Exercise: Please transcribe the passage on PC12 cell differentiation word for word, starting at "The problems with" and ending at "method of induction.".

Document text:
━━━━━━━━━━━━━━━━━━━━
The PC12 cell line is traceable to a pheochromocytoma from the rat adrenal medulla (1–4). When exposed to nerve growth factor (NGF), PC12 cells present an observable change in sympathetic neuron phenotype and properties. Neural differentiation of PC12 has been widely used as a neuron cell model in neuroscience, such as in the nerve injury-induced neuropathic pain model (5) and nitric oxide-induced neurotoxicity model (6). NGF induces differentiation of PC12 cells by acting through the TrkA receptor (7).

Differentiation of PC12 cells is assessed by semi-quantitative or quantitative morphological methods. These methods can include the measurement of the cell size, neurite number and neurite length. Additionally, neurotypic and gliotypic proteins have been used as biochemical markers of neurotoxicity (8). In general, differentiated PC12 cells have been widely used in both neurobiological and neurotoxicological studies as a model of neuronal differentiation.

At present, there are many different differentiation methods. Greene and Tischler (9) first demonstrated that PC12 cells generated in RPMI-1640 medium retained their tumorigenic properties and were sensitive to nerve growth factor protein, but the PC12 neuronal processes only reached 500–1,000 μm in length. Cell differentiation was increasing following replacing the Dulbecco's modified Eagle's medium (DMEM) containing 10% FBS and 10% horse serum (HS) with fresh medium containing 50 ng/ml NGF. The results reported that PC12 cells did not proliferate and started to differentiate into neuron-like cells, but the increase in cell number reached 51.09±9.3×104 cells/ml (10). PC12 cells grown in DMEM medium containing 1% HS and 0.5% FBS then were treated with 100 ng/ml NGF, 100 ng/ml basic fibroblast growth factor (bFGF) and 1 mM cAMP in serum-starved media containing antibiotics and 2 mg/ml BSA for 2 days. The results indicated that Tau-1 and synaptotagmin were localized at the neurite tips (11).

The problems with the traditional methods are the limited neurite outgrowth, high proliferation rate, low differentiation rate and lack of synapse-like structures. Methods with which to improve the morphological differentiation and physiological function of PC12 cells in order to make them more similar to neurons are urgently required. In the present study, by comparing traditional induction method and observed the neurite length, differentiation, adhesion, cell proliferation and action potential of the induced PC12 cells in addition to the protein levels of axonal GAP-43 and synaptic protein synapsin-1. The research introduces a novel, improved induction method involving the use of Opti-MEM medium containing 0.5% FBS to induce PC12 cells, resulting in a better neuron cell model than the traditional method of induction.
━━━━━━━━━━━━━━━━━━━━
Dataset extract:
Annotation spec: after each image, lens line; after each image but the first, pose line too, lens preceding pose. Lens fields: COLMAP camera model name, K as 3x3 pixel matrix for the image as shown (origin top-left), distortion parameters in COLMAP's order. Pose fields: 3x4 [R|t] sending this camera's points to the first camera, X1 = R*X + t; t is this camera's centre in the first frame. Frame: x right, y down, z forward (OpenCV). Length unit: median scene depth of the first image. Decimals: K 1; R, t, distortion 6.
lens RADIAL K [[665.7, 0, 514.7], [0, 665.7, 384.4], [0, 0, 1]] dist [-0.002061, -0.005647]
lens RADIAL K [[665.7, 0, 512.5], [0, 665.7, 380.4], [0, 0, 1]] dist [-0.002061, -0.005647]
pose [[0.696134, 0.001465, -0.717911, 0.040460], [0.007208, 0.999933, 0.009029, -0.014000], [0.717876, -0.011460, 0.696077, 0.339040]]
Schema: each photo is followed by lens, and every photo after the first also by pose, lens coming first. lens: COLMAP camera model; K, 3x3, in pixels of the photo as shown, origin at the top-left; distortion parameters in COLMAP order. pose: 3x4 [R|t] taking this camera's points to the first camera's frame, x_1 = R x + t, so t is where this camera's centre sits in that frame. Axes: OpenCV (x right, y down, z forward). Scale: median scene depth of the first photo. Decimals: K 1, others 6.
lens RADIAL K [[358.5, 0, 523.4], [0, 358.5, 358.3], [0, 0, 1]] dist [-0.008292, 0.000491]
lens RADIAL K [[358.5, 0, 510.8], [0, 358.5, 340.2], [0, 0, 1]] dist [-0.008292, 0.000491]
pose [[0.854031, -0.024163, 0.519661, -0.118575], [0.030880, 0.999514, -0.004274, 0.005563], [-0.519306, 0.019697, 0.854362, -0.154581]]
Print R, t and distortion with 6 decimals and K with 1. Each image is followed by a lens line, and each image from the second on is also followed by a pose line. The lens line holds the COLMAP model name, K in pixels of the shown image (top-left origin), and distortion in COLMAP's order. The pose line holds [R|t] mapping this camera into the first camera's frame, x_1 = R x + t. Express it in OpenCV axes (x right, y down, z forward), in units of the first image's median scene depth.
━━━━━━━━━━━━━━━━━━━━
Result of the task:
The problems with the traditional methods are the limited neurite outgrowth, high proliferation rate, low differentiation rate and lack of synapse-like structures. Methods with which to improve the morphological differentiation and physiological function of PC12 cells in order to make them more similar to neurons are urgently required. In the present study, by comparing traditional induction method and observed the neurite length, differentiation, adhesion, cell proliferation and action potential of the induced PC12 cells in addition to the protein levels of axonal GAP-43 and synaptic protein synapsin-1. The research introduces a novel, improved induction method involving the use of Opti-MEM medium containing 0.5% FBS to induce PC12 cells, resulting in a better neuron cell model than the traditional method of induction.